Penser la politique en fonction des slogans peut paraître une démarche réductrice. Mais après tout, un slogan est par définition ce qui surnage des projets et des textes programmatiques dans lesquels on se plonge rarement avec exhaustivité ; c’est ce qui est donné aux électeurs, comme un contrat et une clé de lecture pour les propositions en présence. Jean-François Copé vient de dévoiler celui qui a été adopté par l’UMP orpheline de Sarkozy pour les prochaines élections législatives : « Ensemble, choisissons la France ». Que nous dit-il de la principale force à droite ?
Commençons par un rapide retour en arrière. Au cours des derniers mois, l’UMP et Nicolas Sarkozy ont produit un certain nombre de mots d’ordre : il y eut d’abord, à l’automne, le « parti qui veut éclairer le chemin », antienne quasi mystique que j’analysais alors comme un aveu implicite d’impuissance ; puis en début d’année, au moment de la présentation du projet UMP, « Protéger et préparer l’avenir des enfants de France » ; puis encore le cri de guerre du président-candidat, « la France forte » ; et aujourd’hui donc, ce choix de la France qui devrait être fait ensemble.

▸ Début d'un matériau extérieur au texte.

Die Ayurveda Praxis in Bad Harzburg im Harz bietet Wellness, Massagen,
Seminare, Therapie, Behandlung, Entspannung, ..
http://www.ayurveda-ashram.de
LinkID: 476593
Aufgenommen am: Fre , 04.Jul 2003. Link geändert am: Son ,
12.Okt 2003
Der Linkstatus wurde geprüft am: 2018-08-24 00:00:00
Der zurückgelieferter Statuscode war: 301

Le lecteur pardonnera d’éventuels oublis de ma part. Mais le « chemin » ici tracé est déjà révélateur. Les deux premiers slogans, non directement liés à Sarkozy, visent l’avenir et emploient des termes sans connotation négative, voire rassurants : on parle « d’éclairer », de « protéger », on évoque les « enfants ». Les deux derniers se recentrent sur la France : pas la République, mais la France, « forte » ou tout court. L’idée d’une « France forte » est encore polysémique et peut faire référence à l’objectif de protection qu’affichait le titre du projet UMP en début d’année. Mais toute ambiguïté disparaît avec le « choisissons la France » qui ornera les affiches des candidats aux législatives.

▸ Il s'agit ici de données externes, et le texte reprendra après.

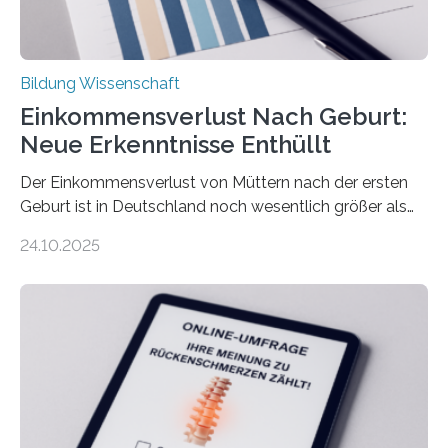
Bildung Wissenschaft
Einkommensverlust Nach Geburt:
Neue Erkenntnisse Enthüllt
Der Einkommensverlust von Müttern nach der ersten
Geburt ist in Deutschland noch wesentlich größer als
bisher angenommen. Mütter verdienen im vierten Jahr
24.10.2025
nach der Geburt durchschnittlich fast 30.000 Euro
weniger als gleichaltrige Frauen noch ohne Kinder – mit
langfristigen Auswirkungen auf Karriere und die spätere
Rente. Bisherige Schätzungen lagen bei rund 20.000
Euro und damit etwa 30 Prozent zu niedrig. Zu diesem
Ergebnis kommt eine neue Studie des ZEW Mannheim
mit der Universität Tilburg. „Werden Frauen unter 30
Jahren erstmals…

A en croire l’AFP, c’est d’abord « choisissons la France » qui a été retenu, avant que le « ensemble » ne lui soit ajouté dans la version définitive. L’ajout est à la fois révélateur et vain : cet « ensemble » fait partie des termes vides de sens que l’on ajoute, en langage politique, aux slogans ou noms de clubs pour la forme, et qui n’engagent en rien. Il vise ici probablement à adoucir ce « choix de la France », qui est, au bout du compte laissé intact. Le sens aurait été tout autre si on avait parlé d’une « France rassemblée ». Mais les ténors de l’UMP savent très bien ce qu’ils font en sélectionnant au contraire le choix, « ensemble », de la « France » sans plus de précision.

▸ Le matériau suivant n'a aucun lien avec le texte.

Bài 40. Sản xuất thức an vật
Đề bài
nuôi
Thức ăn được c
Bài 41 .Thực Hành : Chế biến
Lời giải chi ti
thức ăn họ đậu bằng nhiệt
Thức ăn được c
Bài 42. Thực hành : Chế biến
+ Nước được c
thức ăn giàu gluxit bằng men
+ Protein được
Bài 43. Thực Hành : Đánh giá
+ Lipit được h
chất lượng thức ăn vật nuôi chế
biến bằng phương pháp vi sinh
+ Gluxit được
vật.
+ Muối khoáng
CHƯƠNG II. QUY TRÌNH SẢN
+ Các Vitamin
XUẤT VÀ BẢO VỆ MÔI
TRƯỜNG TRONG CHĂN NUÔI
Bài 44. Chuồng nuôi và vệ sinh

La France forte disait au moins quelque chose de la vision de la France du candidat sortant (aussi vague que soit cette indication) et faisait donc porter le déabt sur la conception du pays. Le mot d’ordre de Copé marque à la fois un appauvrissement et une radicalisation : non seulement il ne dit rien de la France que veut l’UMP, mais il accuse directement celles et ceux qui ne voteront pas UMP de ne pas opter pour la France. A la France forte s’opposait la France faible de Hollande ; à la France s’oppose … on ne sait au juste quoi : les traîtres à la patrie, les porteurs de drapeaux maghrébins à la Bastille, l’étranger en général ?
La manœuvre est brutale, grossière, et est la marque indubitable d’un parti aux abois. Car ce slogan ne s’adresse sans doute pas tant aux plus de 50% d’électeurs qui, avec Hollande, auraient fait le choix de la non-France (l’anti-France?) qu’à cette douloureuse épine dans la pied de l’ex-majorité qu’est le Front National. Frôlant les 20% au premier tour, le parti de Marine Le Pen fait peser sur l’UMP l’ombre menaçante des triangulaires en cascade, ainsi que celle des accords locaux en ordre dispersé entre droite et extrême-droite. Et dans le débat consistant à savoir si la stratégie Buisson a fait monter le FN, ou a au contraire permis de l’endiguer, Copé et les siens ont visiblement nettement tranché pour la deuxième option. Sauver l’UMP, en faisant rentrer les électeurs FN au bercail de la droite traditionnelle, avant de penser à un retour aux responsabilités ? Un bien long et tortueux chemin à « éclairer ».